Google and Apple have just released a series of software updates to deal with a dangerous cyber attack campaign that is said to have exploited previously unreported security vulnerabilities, also known as zero-day.
According to information from two major technology companies, the number of affected users has not yet been determined.
Recently, Google announced security patches for the Chrome browser, in which it admitted that at least one vulnerability had been actively exploited byhaters before being fixed.
Unlike the usual practice, Google initially did not disclose technical details about this error, the move is often applied in high-risk cases.
On Friday (local time), Google updated more information, saying the vulnerability was discovered by a team of Apple security engineers in collaboration with Google's Threat Analysis Group ( TAG).
TAG is a unit that specializes in monitoring sophisticated cyber attack campaigns, especially government-backed cyber groups and organizations that develop paid-in spying software.
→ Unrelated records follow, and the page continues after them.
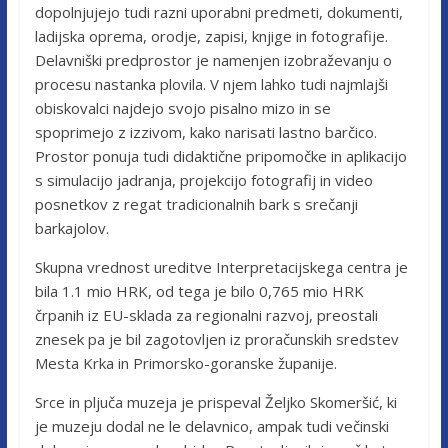
dopolnjujejo tudi razni uporabni predmeti, dokumenti,
ladijska oprema, orodje, zapisi, knjige in fotografije.
Delavniški predprostor je namenjen izobraževanju o
procesu nastanka plovila. V njem lahko tudi najmlajši
obiskovalci najdejo svojo pisalno mizo in se
spoprimejo z izzivom, kako narisati lastno barčico.
Prostor ponuja tudi didaktične pripomočke in aplikacijo
s simulacijo jadranja, projekcijo fotografij in video
posnetkov z regat tradicionalnih bark s srečanji
barkajolov.
Skupna vrednost ureditve Interpretacijskega centra je
bila 1.1 mio HRK, od tega je bilo 0,765 mio HRK
črpanih iz EU-sklada za regionalni razvoj, preostali
znesek pa je bil zagotovljen iz proračunskih sredstev
Mesta Krka in Primorsko-goranske županije.
Srce in pljuča muzeja je prispeval Željko Skomeršić, ki
je muzeju dodal ne le delavnico, ampak tudi večinski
This detail raises suspicions that the attack campaign may be related to state actors.
Along with Google, Apple also released security updates for a series of key products, including iPhone, iPad, Mac, Vision Pro, Apple TV, Apple Watch, and Safari browser.
In the announcement for the iPhone and iPad, Apple confirmed that it has patched two serious vulnerabilities and said it is aware that these vulnerabilities may have been exploited in an extremely sophisticated attack targeting specific individuals, using devices running the iOS version before iOS 26.
This expression is often used by Apple to refer to targeted zero-day attacks, when attackers target identified targets rather than large-scale attacks.
In the past, similar campaigns often involved the use of hacking tools and spying software developed by companies such as NSO Group or Paragon Solutions to track journalists, policy dissidents and human rights activists.
Up to now, neither Apple nor Google have made an official comment on the scope of impact nor the identities of the groups behind the attack.
However, cybersecurity experts warn that in fierce competition, technology corporations are forced to launch new products, features and platforms at an ever-increasingly fast pace. The shortened development cycle has caused security testing to not keep up, creating un detected vulnerabilities. This is also a fertile land for zero-day attacks.
Users need to update the software immediately to minimize the risk of data breaches and theft.